The brain isn't organized into layers like ANNs are. It's a general graph of neurons and cycles are probably common.
Yes, there is a lot more structure to the brain than just the neocortex - there are all the other major components (thalamus, hippocampus, etc) each with their own internal arhitecture, and then specific patterns of interconnect between them...
This all reinforces what I am saying - the brain is not just some random graph - it is a highly specific architecture.
>There is of course looping too - e.g. thalamo-cortical loop - we are not just as pass-thru reactionary LLM!
Uh-huh. But I was responding to a comment about how the brain doesn't do something analogous to back-propagation. It's starting to sound like you've contradicted me to agree with me.
It seems very widely accepted that the neocortex is a prediction machine that learns by updating itself based on sensory detection of top-down prediction failures, and with multiple layers (cortical patches) of pattern learning and prediction, there necessarily has to be some "propagation" of prediction error feedback from one layer to another, so that all layers can learn.
Now, does the brain learn in a way directly equivalent to backprop in terms of using exact error gradients or a single error function? No - presumably not, it more likely works in layered fashion with each higher level providing error feedback to the layer below, with that feedback likely just being what was expected vs what was detected (i.e. not a gradient - essentially just a difference). Of course gradients are more efficient in terms of selecting varying update step sizes, but directional would work fine too. It would also not be surprising if evolution has stumbled upon something similar to Bayesian updates in terms of how to optimally incrementally update beliefs (predictions) based on conflicting evidence.

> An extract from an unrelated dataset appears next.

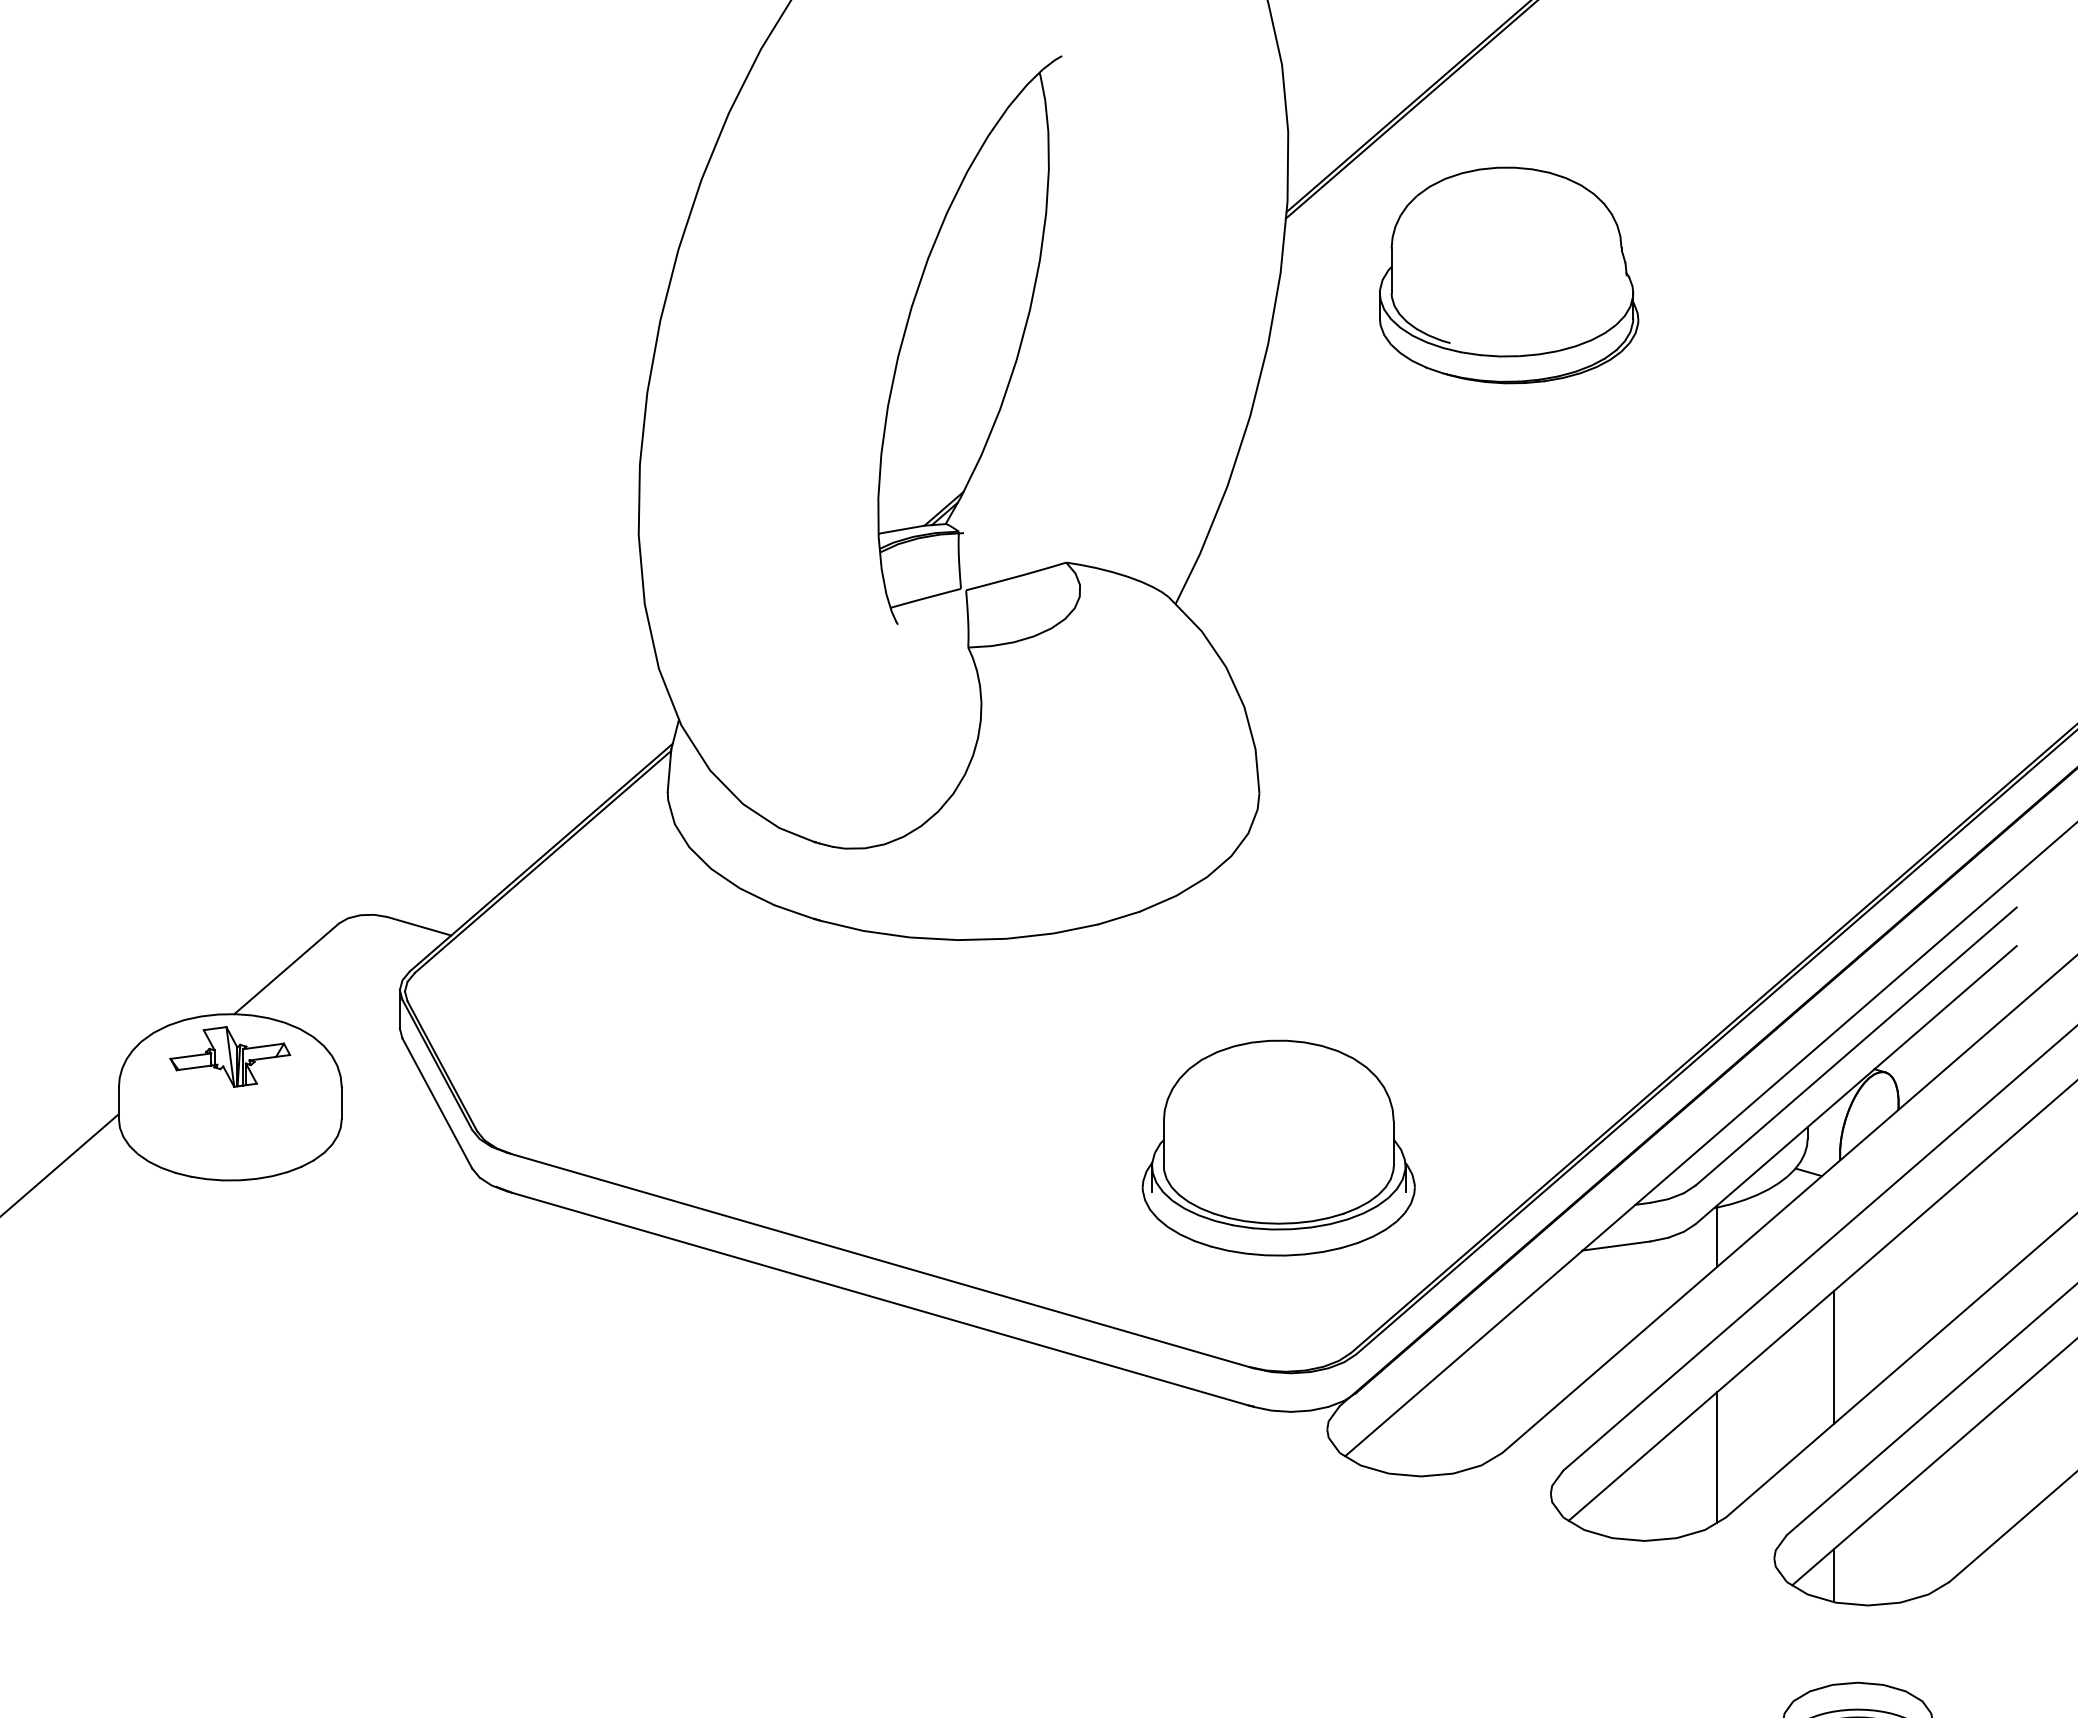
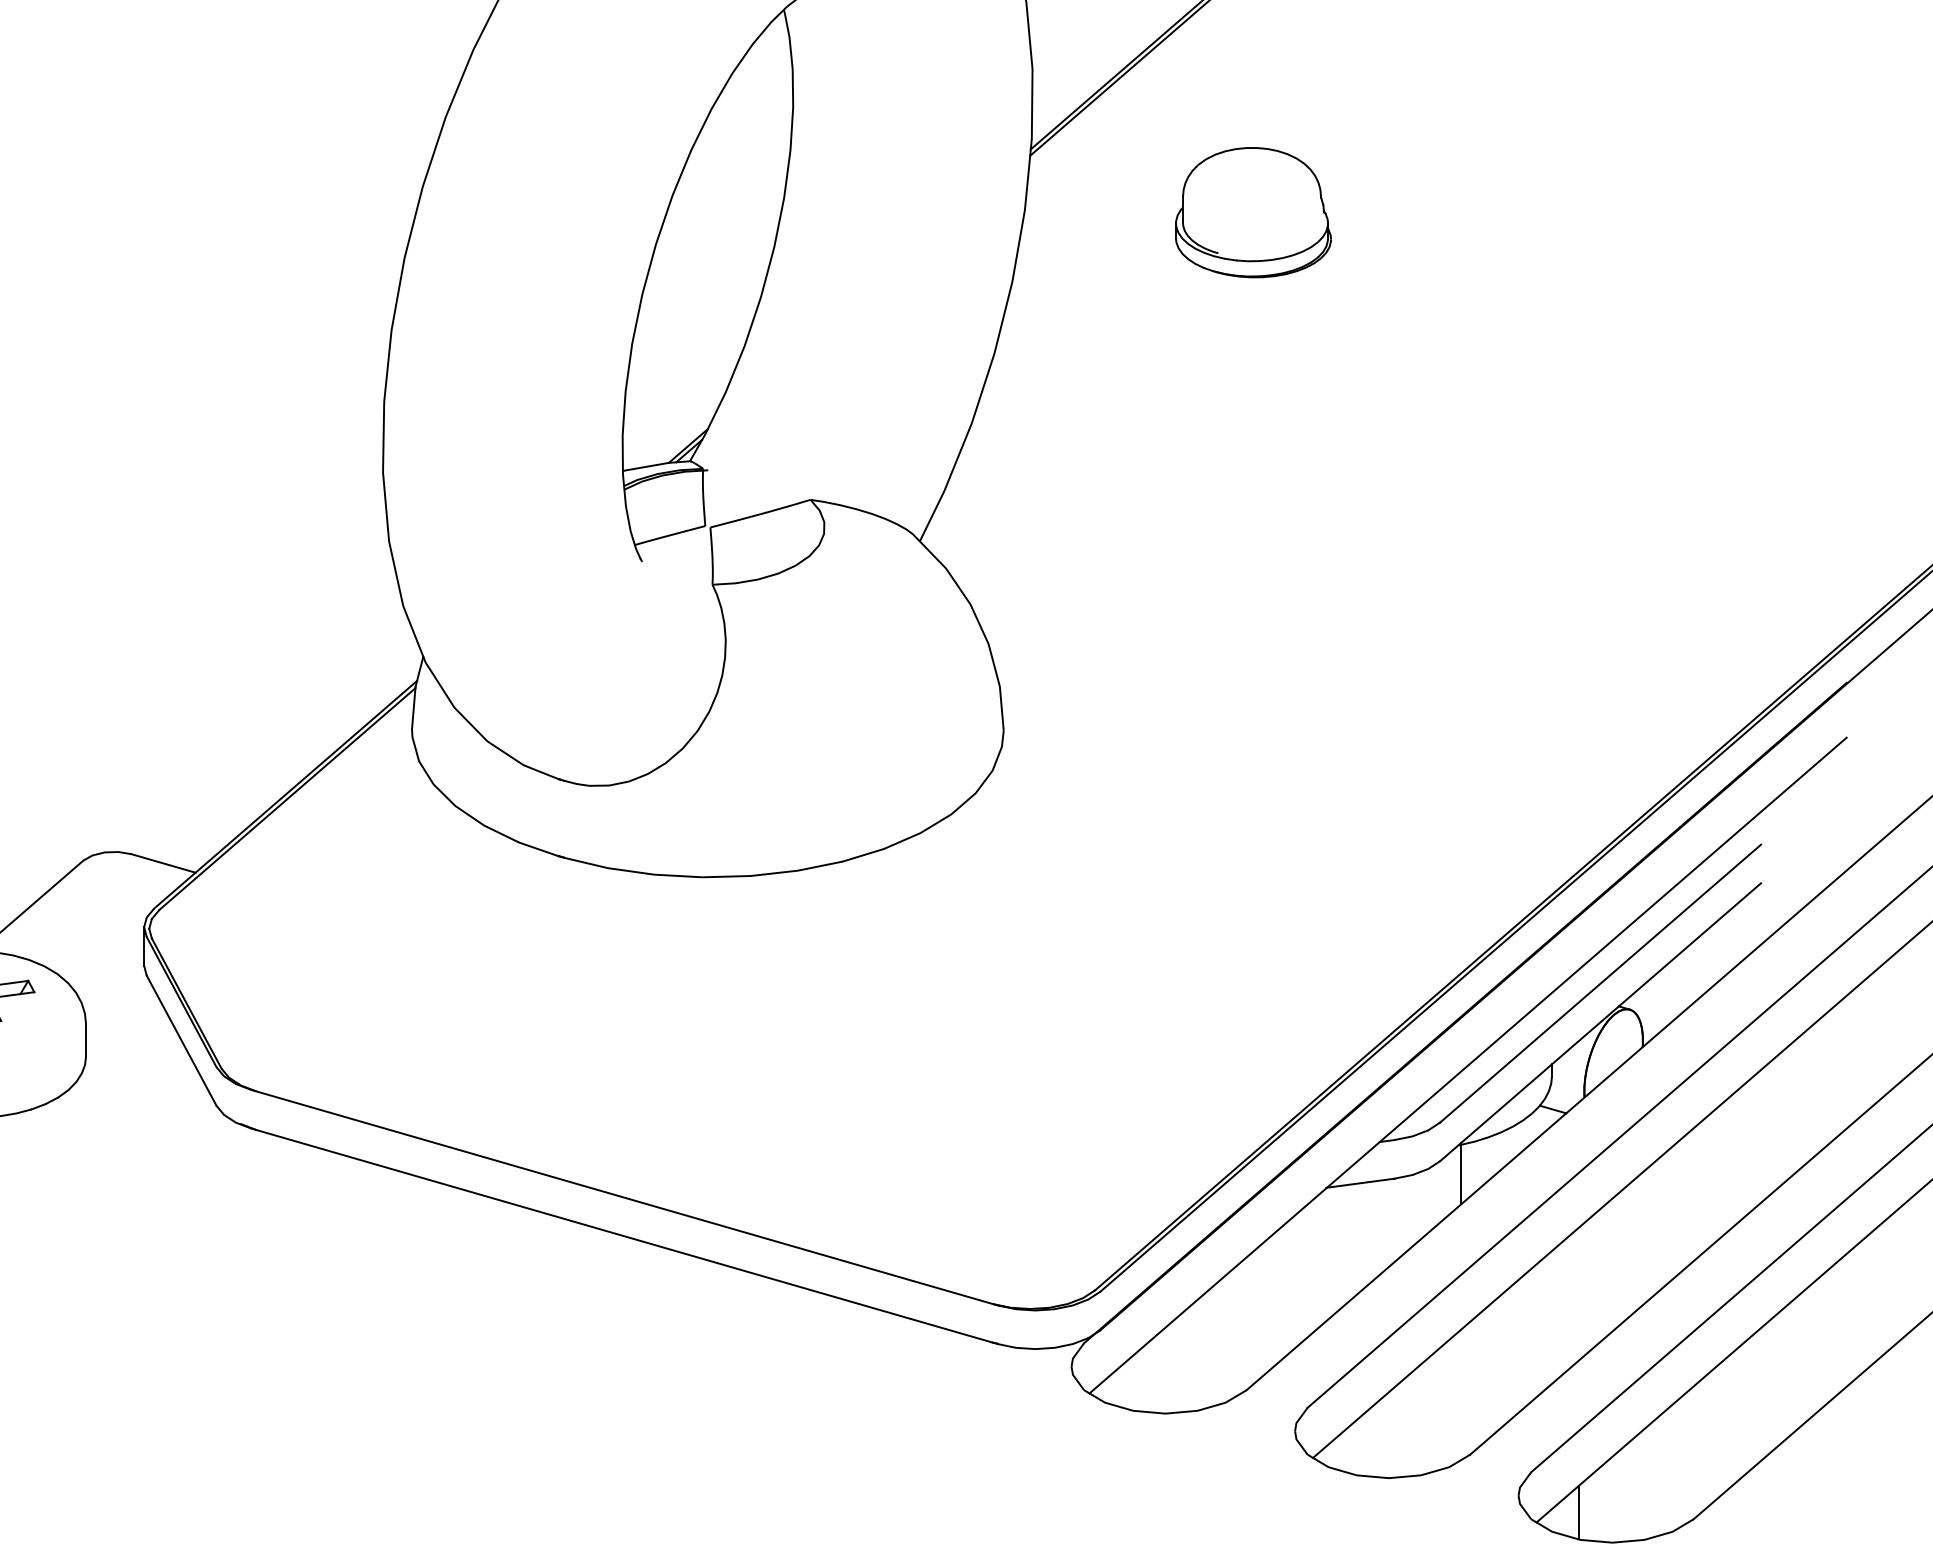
part: (1509, 275) -> (1253, 212), size x0.6
part: (1278, 1147) -> (1022, 1084), removed
line: (1834, 1356) -> (1578, 1293), removed
line: (1717, 1457) -> (1461, 1394), removed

So, that's an informed guess of how our brain is learning - up to you whether you want to regard that as analogous to backprop or not.

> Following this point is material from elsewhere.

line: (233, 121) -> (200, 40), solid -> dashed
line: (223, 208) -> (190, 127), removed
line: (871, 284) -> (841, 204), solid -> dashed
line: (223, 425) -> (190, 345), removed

If you really wanted to train artificial spiking neural networks in biologically plausible fashion then you'd first need to discover/guess what that learning algorithm is, which is something that has escaped us so far. Hebbian "fire together, wire together" may be part of it, but we certainly don't have the full picture.

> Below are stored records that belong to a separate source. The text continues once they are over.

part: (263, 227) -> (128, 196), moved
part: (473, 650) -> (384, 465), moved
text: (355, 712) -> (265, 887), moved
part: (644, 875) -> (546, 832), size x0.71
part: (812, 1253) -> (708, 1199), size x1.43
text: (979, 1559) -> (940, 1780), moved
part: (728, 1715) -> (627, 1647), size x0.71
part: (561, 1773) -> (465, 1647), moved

OTOH, it's not yet apparent whether an ANN design that more closely follows real neurons has any benefit in terms of overall function, although an async dataflow design would be a lot more efficient in terms of power usage.
By my very limited understanding of neural biology, neurons activate according to inputs that are mostly activations of other neurons. A dot product of weights and inputs (i.e. one part of matrix multiplication) together with a threshold-like function doesn't seem like a horrible way to model this. On the other hand, neurons can get a bit fancier than a linear combination of inputs, and I haven't heard anything about biological systems doing something comparable to backpropogation, but I'd like to know whether we understand enough to say for sure that they don't.